▶ **BITTE BEARBEITEN**
a - Geben Sie aus dem Artikel über Lando Norris' Qualifying-Unfall den Abschnitt von „Wollte Lando Norris“ bis einschließlich „jedenfalls nicht ...“ wörtlich wieder.
b - Führen Sie den Artikel über Lando Norris' Unfall in Dschidda nach seinem letzten Satz weiter.

Lando Norris' Probleme mit dem Limit: Sind die "Flexiwings" schuld?
Wollte Lando Norris in Q3 zu viel, weil er in der Runde davor in Kurve 4/5 langsamer war als Oscar Piastri? Schuldzuweisungen seitens McLaren gibt es jedenfalls nicht ...
(Motorsport-Total.com) - Lando Norris war ziemlich knapp angebunden, als er am Samstagabend in Dschidda vor laufenden TV-Kameras gebeten wurde, seinen Unfall im Qualifying zum Grand Prix von Saudi-Arabien 2025 zu erklären. Auf die Bitte, er möge schildern, was genau passiert sei, antwortete er nur: "Nein. Move on." Also sinngemäß: "Nächste Frage, bitte."

© Sutton Images
Lando Norris wirkte nach seinem Crash geknickt und wollte zunächst nicht über den Abflug reden Zoom Download
Es war ganz offensichtlich der nächste große Rückschlag für den (immer noch) WM-Führenden, der zuletzt mehrmals offen über seine Selbstzweifel gesprochen hatte. Und es war hohe Kunst der Formel-1-Diplomatie, als McLaren-Teamchef Andrea Stella keine zwei Stunden später die Medien zu seinem üblichen Qualifying-Briefing versammelte und nicht mit dem Finger auf Norris zeigte, sondern die Verantwortung für das bockige Fahrverhalten des MCL39 übernahm.
Stella sagt Dinge wie: Es liege "in der Verantwortung des Teams, das Auto so zu verbessern, dass dieses Verhalten korrigiert wird", oder man müsse Norris ein Auto geben, "das seinem Talent entspricht". Und es gehe letztendlich darum, "das Auto so abzustimmen, dass es sich für die Fahrer berechenbar verhält. Speziell für Lando."

▶ **ERFASSTE ANGABEN**
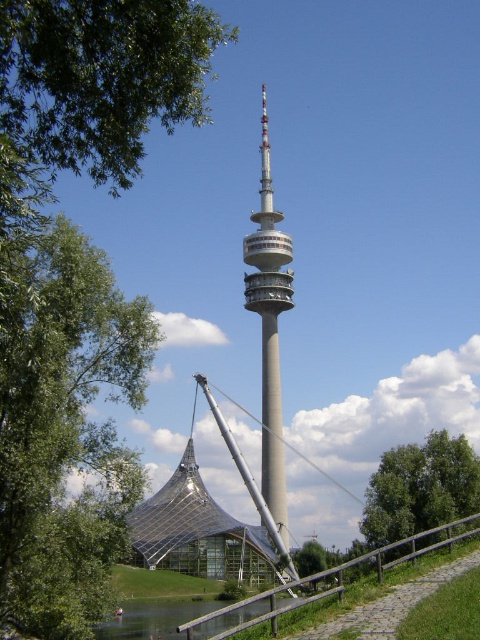
Locate an element on the screen. This screenshot has width=480, height=640. green leafy tree at left is located at coordinates (66, 433).

Does green leafy tree at left have a greater height compared to green leafy tree at lower right?

Yes, green leafy tree at left is taller than green leafy tree at lower right.

Is point (131, 486) more distant than point (458, 508)?

No.

Where is `green leafy tree at left`? This screenshot has height=640, width=480. green leafy tree at left is located at coordinates (66, 433).

The height and width of the screenshot is (640, 480). What do you see at coordinates (202, 522) in the screenshot? I see `transparent glass tent at center` at bounding box center [202, 522].

Between transparent glass tent at center and green leafy tree at lower right, which one has more height?

transparent glass tent at center is taller.

Where is `transparent glass tent at center`? The image size is (480, 640). transparent glass tent at center is located at coordinates (202, 522).

Is green leafy tree at lower right further to camera compared to silver metallic tower at center?

No, green leafy tree at lower right is in front of silver metallic tower at center.

Does green leafy tree at lower right have a smaller size compared to silver metallic tower at center?

Indeed, green leafy tree at lower right has a smaller size compared to silver metallic tower at center.

Who is more distant from viewer, (448, 502) or (282, 433)?

Positioned behind is point (282, 433).

Locate an element on the screen. green leafy tree at lower right is located at coordinates (420, 486).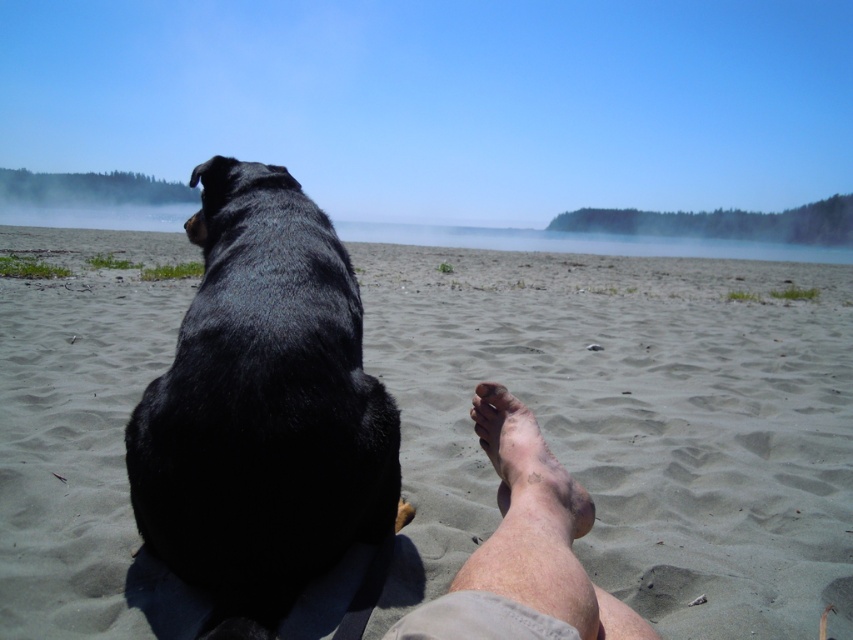
Question: Can you confirm if skinny barefoot leg at lower center is bigger than brown dirt foot at lower center?

Choices:
 (A) yes
 (B) no

Answer: (A)

Question: Based on their relative distances, which object is nearer to the skinny barefoot leg at lower center?

Choices:
 (A) brown dirt foot at lower center
 (B) black fur dog at left

Answer: (A)

Question: Which object is positioned farthest from the skinny barefoot leg at lower center?

Choices:
 (A) brown dirt foot at lower center
 (B) black fur dog at left

Answer: (B)

Question: Which point appears farthest from the camera in this image?

Choices:
 (A) (454, 612)
 (B) (219, 602)

Answer: (B)

Question: From the image, what is the correct spatial relationship of black fur dog at left in relation to skinny barefoot leg at lower center?

Choices:
 (A) left
 (B) right

Answer: (A)

Question: Does sandy at upper center come behind skinny barefoot leg at lower center?

Choices:
 (A) no
 (B) yes

Answer: (B)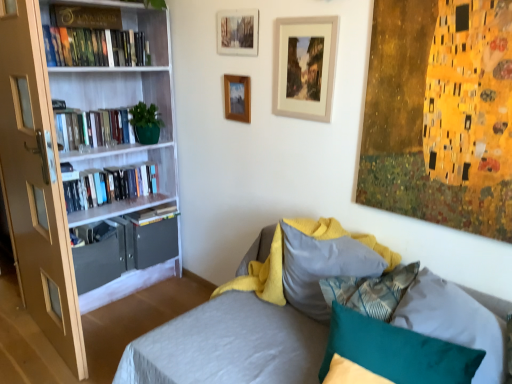
Identify the location of free space in front of white glossy bookcase at left. This screenshot has height=384, width=512. (93, 335).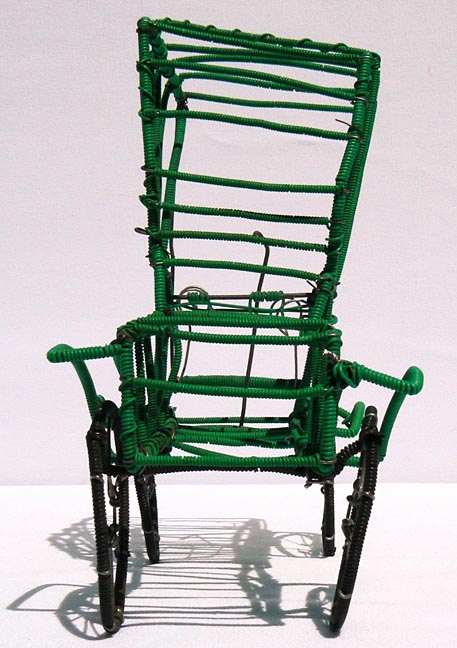
Identify the location of the lower white floor in right lower corner. (437, 638).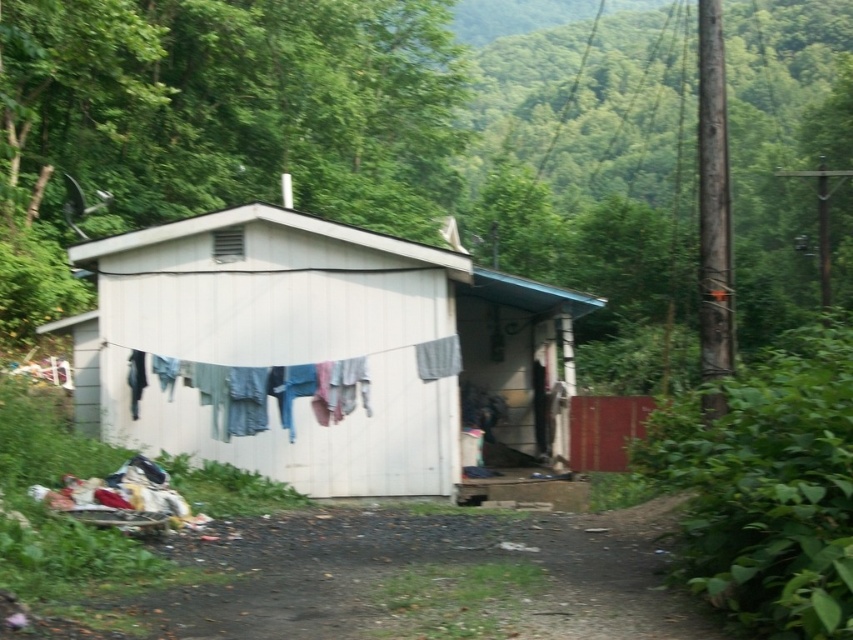
Question: In this image, where is white corrugated metal hut at center located relative to washed cotton clothes at center?

Choices:
 (A) above
 (B) below

Answer: (B)

Question: Where is white corrugated metal hut at center located in relation to washed cotton clothes at center in the image?

Choices:
 (A) above
 (B) below

Answer: (B)

Question: Does white corrugated metal hut at center have a greater width compared to washed cotton clothes at center?

Choices:
 (A) no
 (B) yes

Answer: (A)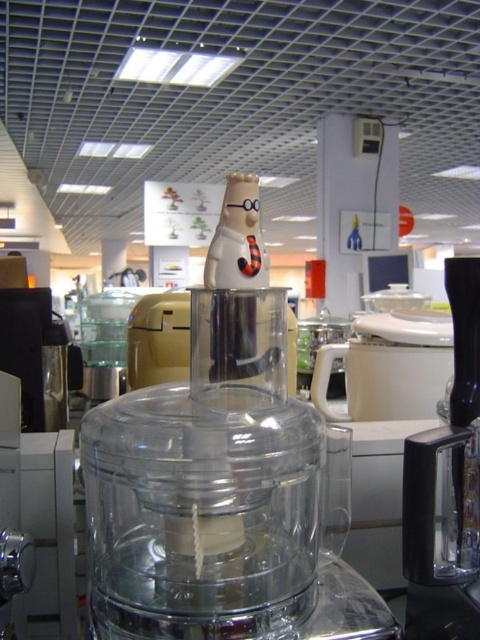
You are a customer in the kitchen appliance section of a store. You see the transparent plastic mixer at center and the black plastic blender at center. Which one is closer to you?

The transparent plastic mixer at center is closer to you because it is in front of the black plastic blender at center.

From the picture: You are standing in the kitchen appliance store and see the transparent plastic mixer at center. If you want to place a sticker exactly at its center, what coordinates should you aim for?

The transparent plastic mixer at center is located at coordinates point (224, 486), so you should aim for those coordinates to place the sticker exactly at its center.

You are a customer in a kitchen appliance store. You see the transparent plastic mixer at center and the black plastic blender at center. Which one is taller?

The transparent plastic mixer at center is taller than the black plastic blender at center.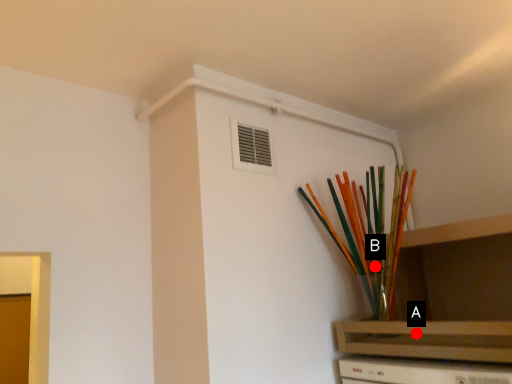
Question: Two points are circled on the image, labeled by A and B beside each circle. Which point is farther to the camera?

Choices:
 (A) A is further
 (B) B is further

Answer: (B)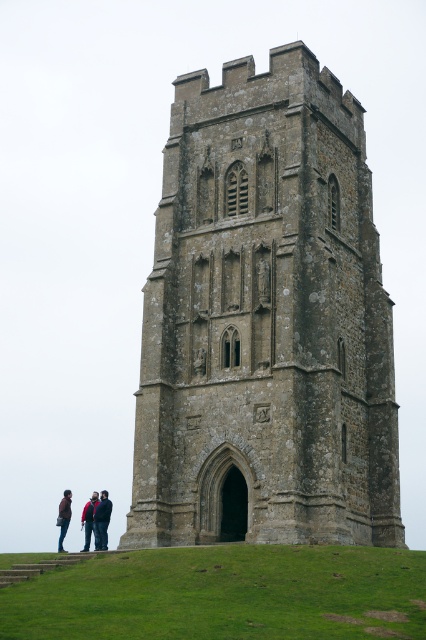
You are a tourist visiting the historic stone tower and want to take a photo of the tower with both the green grass at lower center and the dark blue jacket at lower left in the frame. Can you stand at a position where both objects are visible in the same photo?

The green grass at lower center and dark blue jacket at lower left are 15.41 meters apart. Since the distance between them is not excessively large, you can likely position yourself at a point that allows both to be captured in the same photo frame, provided the camera lens has an appropriate angle of view.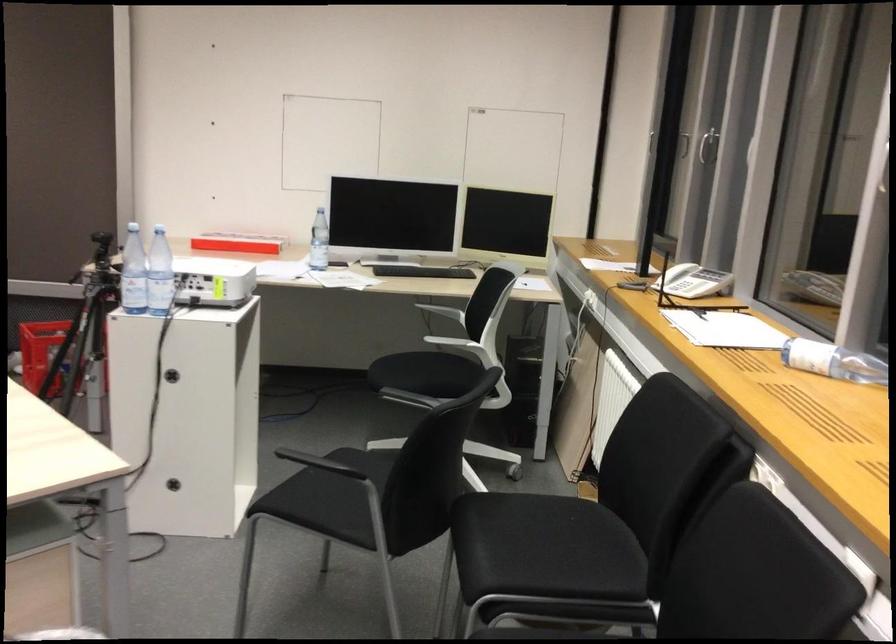
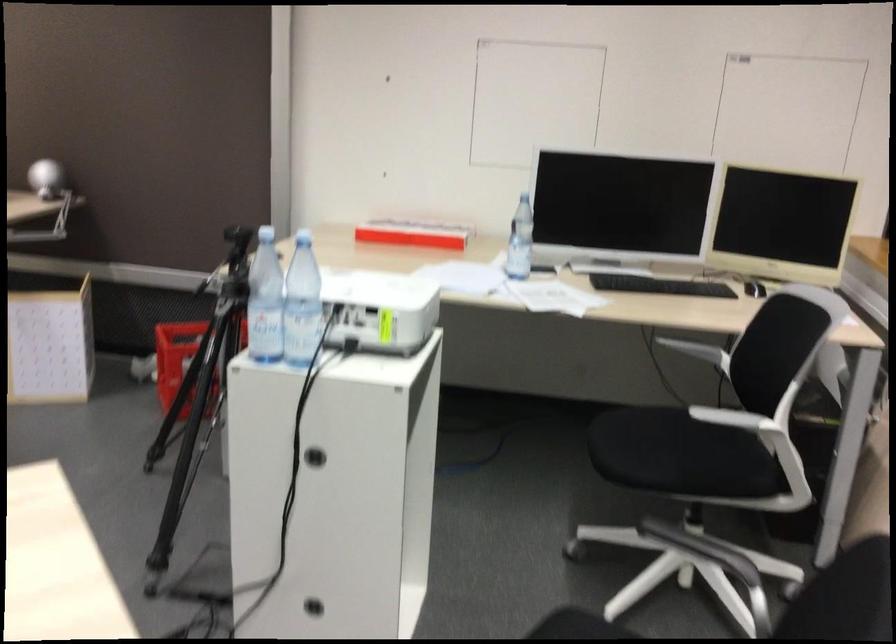
Locate, in the second image, the point that corresponds to [133,270] in the first image.

(264, 301)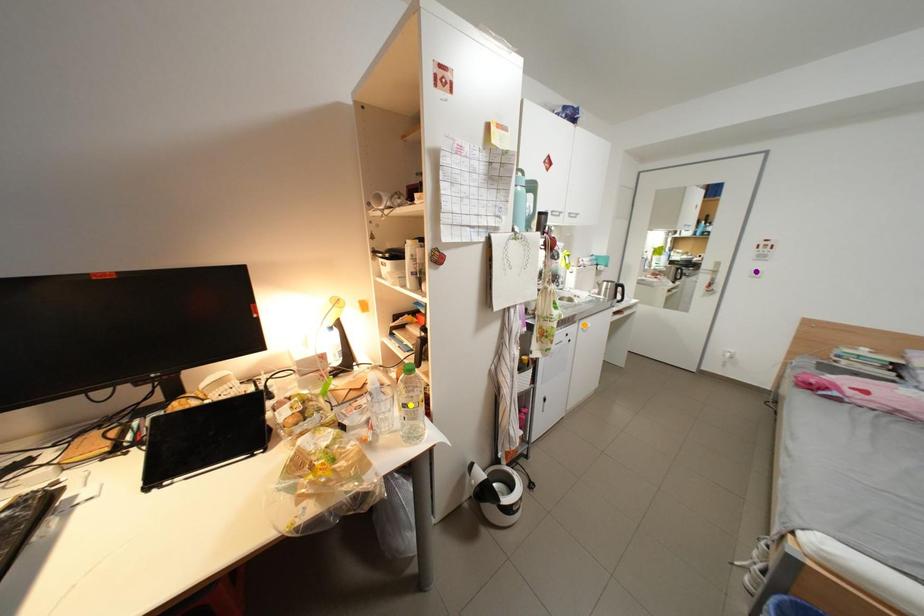
Order these from nearest to farthest:
orange point
yellow point
purple point

1. yellow point
2. orange point
3. purple point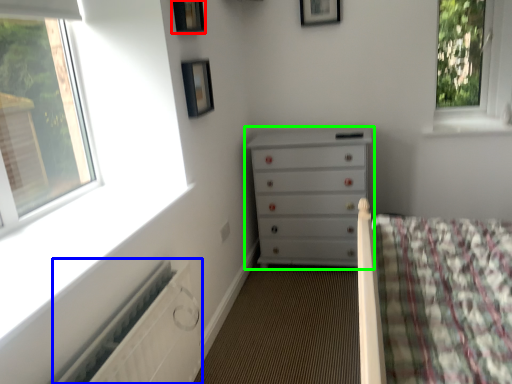
Question: Based on their relative distances, which object is farther from picture frame (highlighted by a red box)? Choose from radiator (highlighted by a blue box) and chest of drawers (highlighted by a green box).

Choices:
 (A) radiator
 (B) chest of drawers

Answer: (A)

▶ **IHRE ANTWORTEN**
a -
Wollte Lando Norris in Q3 zu viel, weil er in der Runde davor in Kurve 4/5 langsamer war als Oscar Piastri? Schuldzuweisungen seitens McLaren gibt es jedenfalls nicht ...

b -
Wäre Verstappen das Gleiche passiert?
Natürlich war Norris' Abflug letztendlich ein Fahrfehler. Er fuhr mit etwas zu viel Geschwindigkeit durch Kurve 4, der überschüssige Speed schob seinen McLaren in Kurve 5 innen über den Randstein, und auf dem verlor er letztendlich die Kontrolle. Das war kurz davor, an der exakt gleichen Stelle, auch schon Max Verstappen passiert. Der funkte danach aber nicht "Sorry, Jungs - I crashed", sondern: "Checkt bitte das vordere Ende der Bodenplatte. Ich bin ausgangs Kurve 4, eingangs Kurve 5 ziemlich ruppig über den Randstein gefahren."
Es wird in der Saison 2025 langsam zu einem Muster, dass Norris-McLaren zwar die vielleicht schnellste Kombination im Feld ist, aber die Fehlerhäufigkeit enorm zunimmt, wenn es darum geht, in Extremsituationen wie einem Q3 "noch ein paar Millisekunden mehr aus dem Auto herauszuholen", räumt sogar McLaren-Teamchef Andrea Stella ein und ergänzt, es werde "in den Daten immer klarer, dass das Auto in diesem letzten Moment einfach nicht so reagiert, wie Lando es erwartet".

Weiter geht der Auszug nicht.